QEIII is coming to an end this month. The Fed really means it and so far has been on its predetermined path to slowly curtail the purchases, with the wind down starting last December. There seems to be no calls for an extension of the U.S. Treasury and mortgage bond buying game and even thoughFed Do recent FOMC minutes showed the doves far outnumbered the hawks, there are some indications that the Fed can’t really just sit back and watch the economy trudge along.

In an article today on cnbc.com, some are wondering that the Fed can do now that QEIII will be over. While the economy here seems to be on a careful mend, other economies aren’t in such a position, with some effectively in a recession, the article points out. Europe, even Germany, Brazil, Russia and others are watching their economies shrink while the battleground in the Middle East continues to grow. Further still, even though the price of oil is hitting two year lows while that helps consumers at the pump it curtails our exports. When oil hovers at or below $80 per barrel, some companies will pull back production or even lay off workers.
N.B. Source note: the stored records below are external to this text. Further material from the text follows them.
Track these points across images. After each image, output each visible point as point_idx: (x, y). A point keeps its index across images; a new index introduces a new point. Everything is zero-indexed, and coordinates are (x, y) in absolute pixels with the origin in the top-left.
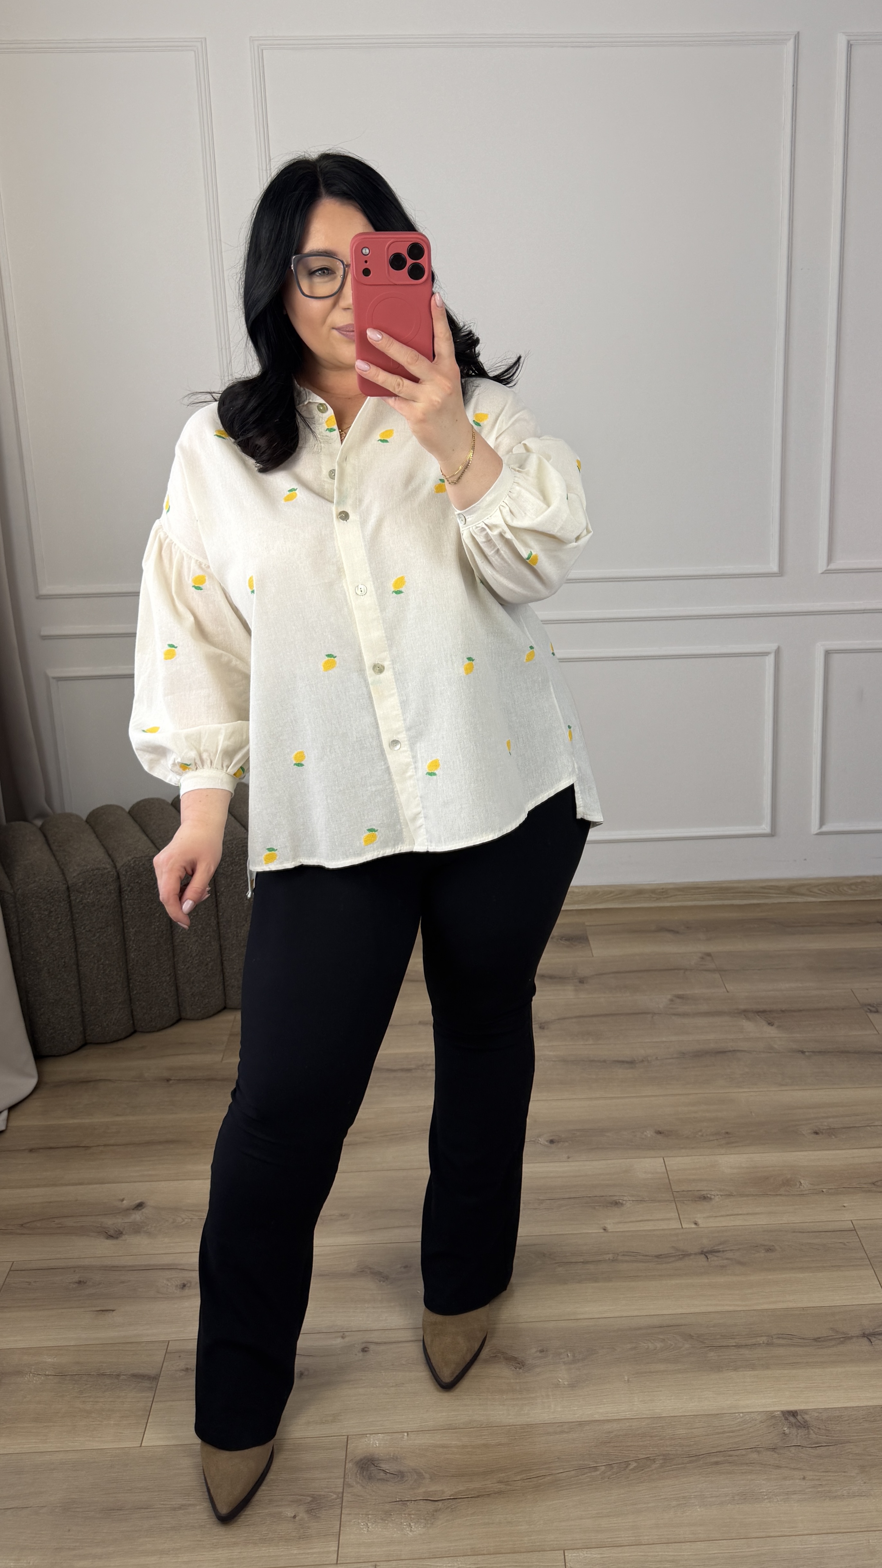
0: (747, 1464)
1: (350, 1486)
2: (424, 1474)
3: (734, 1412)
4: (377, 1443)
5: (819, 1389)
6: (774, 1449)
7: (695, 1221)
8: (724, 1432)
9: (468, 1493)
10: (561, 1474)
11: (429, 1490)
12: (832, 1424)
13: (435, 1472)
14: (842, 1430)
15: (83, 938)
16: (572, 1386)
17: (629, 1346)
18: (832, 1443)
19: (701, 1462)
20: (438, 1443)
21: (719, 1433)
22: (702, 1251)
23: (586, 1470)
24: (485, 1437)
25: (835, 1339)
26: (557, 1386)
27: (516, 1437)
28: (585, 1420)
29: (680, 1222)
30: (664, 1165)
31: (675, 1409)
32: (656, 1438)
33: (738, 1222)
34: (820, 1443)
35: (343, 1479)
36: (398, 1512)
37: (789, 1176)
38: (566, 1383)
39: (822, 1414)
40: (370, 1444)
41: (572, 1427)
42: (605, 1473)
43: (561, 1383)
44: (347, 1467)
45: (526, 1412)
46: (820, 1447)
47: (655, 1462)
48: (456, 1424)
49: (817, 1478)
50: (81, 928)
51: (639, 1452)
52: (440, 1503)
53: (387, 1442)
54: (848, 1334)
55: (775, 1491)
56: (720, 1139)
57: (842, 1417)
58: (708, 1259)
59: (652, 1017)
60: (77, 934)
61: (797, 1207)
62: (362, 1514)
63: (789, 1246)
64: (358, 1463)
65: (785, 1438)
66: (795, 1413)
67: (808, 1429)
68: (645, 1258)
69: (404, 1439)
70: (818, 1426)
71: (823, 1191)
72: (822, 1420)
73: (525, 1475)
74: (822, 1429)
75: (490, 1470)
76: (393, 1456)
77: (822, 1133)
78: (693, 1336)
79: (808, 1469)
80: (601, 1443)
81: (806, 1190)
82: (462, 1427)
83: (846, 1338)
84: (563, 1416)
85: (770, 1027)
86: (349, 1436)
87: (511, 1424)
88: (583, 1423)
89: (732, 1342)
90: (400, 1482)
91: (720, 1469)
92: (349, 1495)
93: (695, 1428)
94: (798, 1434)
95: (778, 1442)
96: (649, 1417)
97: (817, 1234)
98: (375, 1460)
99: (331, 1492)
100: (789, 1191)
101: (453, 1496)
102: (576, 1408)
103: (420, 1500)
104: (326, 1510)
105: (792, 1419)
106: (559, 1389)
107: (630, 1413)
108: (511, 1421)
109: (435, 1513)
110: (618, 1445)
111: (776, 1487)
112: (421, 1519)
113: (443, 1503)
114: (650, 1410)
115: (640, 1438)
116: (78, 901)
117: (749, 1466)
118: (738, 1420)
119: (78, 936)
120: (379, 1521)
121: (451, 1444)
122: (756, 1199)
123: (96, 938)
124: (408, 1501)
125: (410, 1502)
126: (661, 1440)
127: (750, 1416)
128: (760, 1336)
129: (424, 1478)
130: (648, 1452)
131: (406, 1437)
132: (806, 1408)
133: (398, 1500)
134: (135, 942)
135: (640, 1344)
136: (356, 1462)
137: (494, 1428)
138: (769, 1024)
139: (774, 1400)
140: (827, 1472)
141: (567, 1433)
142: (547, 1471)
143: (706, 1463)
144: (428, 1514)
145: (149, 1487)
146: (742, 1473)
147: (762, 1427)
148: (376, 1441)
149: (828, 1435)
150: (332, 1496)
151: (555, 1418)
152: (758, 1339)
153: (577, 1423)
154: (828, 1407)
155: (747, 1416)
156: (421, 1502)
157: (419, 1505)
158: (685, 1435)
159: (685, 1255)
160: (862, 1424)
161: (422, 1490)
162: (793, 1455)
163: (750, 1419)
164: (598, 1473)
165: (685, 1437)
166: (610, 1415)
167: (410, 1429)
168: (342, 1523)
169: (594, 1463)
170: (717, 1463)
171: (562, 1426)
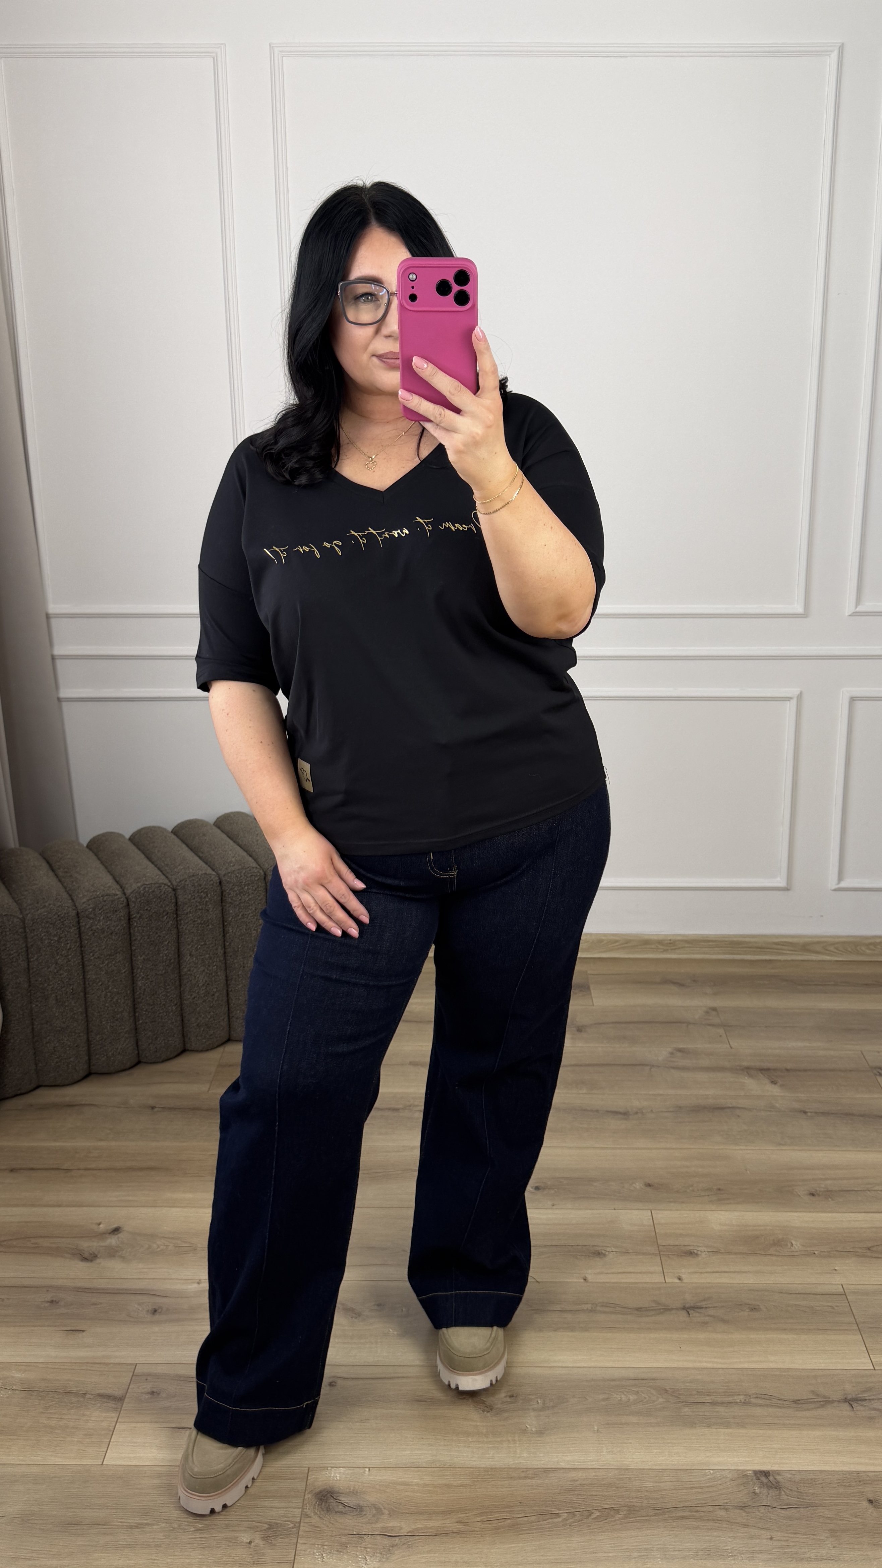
0: (714, 1520)
1: (308, 1516)
2: (383, 1509)
3: (705, 1468)
4: (338, 1476)
5: (794, 1450)
6: (743, 1508)
7: (679, 1276)
8: (691, 1488)
9: (426, 1531)
10: (522, 1518)
11: (388, 1525)
12: (805, 1486)
13: (394, 1508)
14: (814, 1493)
15: (91, 965)
16: (540, 1433)
17: (601, 1397)
18: (804, 1505)
19: (667, 1516)
20: (400, 1480)
21: (686, 1488)
22: (684, 1307)
23: (548, 1516)
24: (447, 1477)
25: (815, 1402)
26: (524, 1431)
27: (479, 1480)
28: (551, 1467)
29: (663, 1277)
30: (651, 1218)
31: (644, 1461)
32: (622, 1489)
33: (724, 1280)
34: (790, 1505)
35: (301, 1510)
36: (354, 1545)
37: (780, 1237)
38: (534, 1429)
39: (795, 1476)
40: (330, 1477)
41: (536, 1473)
42: (567, 1520)
43: (529, 1429)
44: (306, 1497)
45: (491, 1455)
46: (790, 1509)
47: (619, 1512)
48: (419, 1463)
49: (785, 1539)
50: (89, 955)
51: (604, 1502)
52: (397, 1539)
53: (348, 1476)
54: (829, 1398)
55: (741, 1549)
56: (711, 1195)
57: (816, 1480)
58: (689, 1314)
59: (650, 1069)
60: (86, 961)
61: (786, 1267)
62: (318, 1545)
63: (774, 1306)
64: (317, 1495)
65: (755, 1497)
66: (767, 1473)
67: (780, 1490)
68: (626, 1310)
69: (365, 1475)
70: (790, 1488)
71: (814, 1253)
72: (795, 1482)
73: (485, 1517)
74: (794, 1491)
75: (449, 1510)
76: (353, 1490)
77: (819, 1195)
78: (667, 1390)
79: (777, 1529)
80: (565, 1490)
81: (797, 1251)
82: (425, 1466)
83: (827, 1402)
84: (528, 1462)
85: (773, 1085)
86: (310, 1468)
87: (474, 1467)
88: (548, 1469)
89: (708, 1399)
90: (359, 1516)
91: (686, 1523)
92: (306, 1525)
93: (663, 1482)
94: (769, 1494)
95: (747, 1501)
96: (616, 1468)
97: (805, 1296)
98: (335, 1493)
99: (287, 1521)
100: (779, 1252)
101: (411, 1533)
102: (542, 1455)
103: (377, 1534)
104: (283, 1538)
105: (763, 1479)
106: (526, 1434)
107: (597, 1463)
108: (475, 1463)
109: (391, 1548)
110: (582, 1494)
111: (742, 1546)
112: (377, 1553)
113: (400, 1539)
114: (618, 1461)
115: (605, 1488)
116: (87, 927)
117: (716, 1523)
118: (708, 1477)
119: (86, 963)
120: (334, 1553)
121: (412, 1482)
122: (744, 1257)
123: (104, 965)
124: (365, 1534)
125: (367, 1536)
126: (627, 1491)
127: (721, 1473)
128: (737, 1395)
129: (383, 1514)
130: (612, 1502)
131: (367, 1472)
132: (779, 1469)
133: (355, 1533)
134: (143, 971)
135: (613, 1395)
136: (315, 1493)
137: (457, 1469)
138: (772, 1082)
139: (747, 1459)
140: (795, 1533)
141: (532, 1478)
142: (508, 1515)
143: (671, 1517)
144: (384, 1548)
145: (108, 1505)
146: (708, 1529)
147: (732, 1484)
148: (337, 1474)
149: (800, 1497)
150: (289, 1525)
151: (520, 1463)
152: (736, 1397)
153: (543, 1470)
154: (801, 1469)
155: (718, 1473)
156: (378, 1537)
157: (375, 1539)
158: (652, 1488)
159: (667, 1309)
160: (836, 1489)
161: (379, 1525)
162: (760, 1514)
163: (720, 1476)
164: (560, 1519)
165: (653, 1490)
166: (577, 1464)
167: (372, 1465)
168: (297, 1552)
169: (554, 1510)
170: (682, 1518)
171: (527, 1471)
The Fed can’t ratchet down rates from where they are today, effectively at zero. But they might be able to try a trick the European Central Bank pulled last year—stop paying interest on excess reserves banks in the United States are keeping in their vaults. Stopping those payments will both cost banks profits as well as, hopefully anyway, encourage banks to make loans. If they don’t that cash is sitting in an account collecting nothing more than dust.

Would that be enough to get banks back in the lending business? Maybe, it couldn’t hurt and it’s certainly a strategic move. But with money so cheap for so long without any major lending effort by banks, rather than taking on additional risk, banks might still be inclined to keep their cash, regardless of any loss interest from the Fed.